Likewise, while one of the primary draws of Batman comics is the various kinds of insanity on display among Batman’s villains, Nolan, unlike his film noir models, has no psychology. Inception gave us a world in which dreams operate according to mathematical algorithms and Newtonian physics, and The Prestige reduced the wonders of stage magic to a three-step formula (a premise that I suspect has something to do with Nolan’s rigid fixation on three-act structures and trilogies as geometrically perfect states of narrative construction). His Joker operated according to a small set of theoretical principles, and the few glimpses of fear-induced hallucination in Batman Begins were quickly dumped in favor of more domino effect plot strings. The primary subject of Nolan’s work seems to be his own fondness for deceiving his audience — Inception is largely a puzzle-box metaphor for Nolan’s puppetmaster powers as a director — and the gizmo logic with which he winds up his films leaves little room for spontaneity or neurosis, much less insanity.

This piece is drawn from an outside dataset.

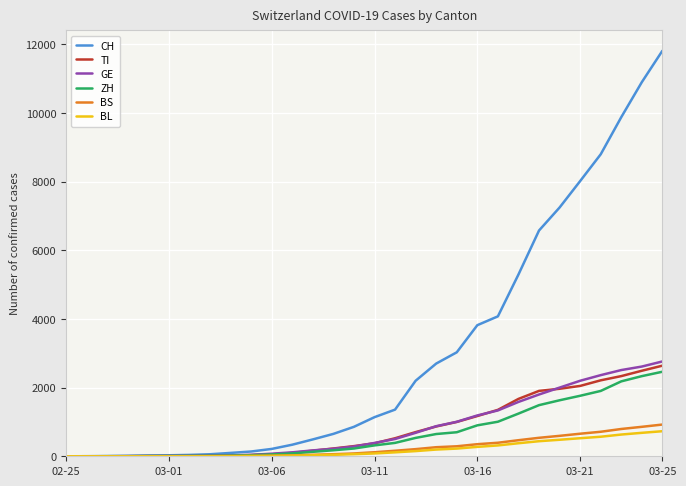

Which series has the largest range (max minus min)?

CH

Ultimately, the biggest indication of how much Nolan ignores film history may be in how sincerely his Batman films try break ground in the superhero genre by making it an avenue for serious film art, apparently unaware that this was accomplished in 1916. Louis Feuillade’s serial Judex, which follows a gadget-wielding masked vigilante who operates out of cave beneath a castle, is, like his Fantômas and Les Vampires, a complex and exciting hybrid of pulp crime fiction and experimental theater, predicting both the rise of superhero comics as well as the early French avant-garde movement. Fritz Lang was largely a student of Feuillade, and many of the more influential aspects of Lang’s films can themselves be traced back to Feuillade serials. Nolan is obsessed with the art of deception, but Feuillade’s cinema is the original cinema of deception, riddled with false identities, disguises, and elaborate, convoluted plots. While Nolan simply refuses to allow silliness of any kind in his Batman universe (thereby excluding the vast majority of what’s in the comics), Feuillade had a deep sense of kitsch and was able to balance it with his more serious and poetic impulses, thanks in part to a sharp sense of dramatic timing and a brilliant and unconventional eye for composition. Far from stuffy, Feuillade’s serials are still feel relevant and modern, entertaining romps that assume their audience is hip and clever. An average trade paperback Batman comic is truer to the spirit of Feuillade than Nolan’s films, with more intriguing image composition and greater insight into human nature, even with all the comic book silliness (The Long Halloween, Batman Black and White, and The Man Who Laughs are some personal favorites that come to mind, along with nearly all the Batman stories written by Grant Morrison). The pompous way The Dark Knight Rises takes itself so seriously only throws into relief how shallow and anemic its lofty pretensions really are. Even just for plain and simple kicks, I’ll still take Feuillade any day.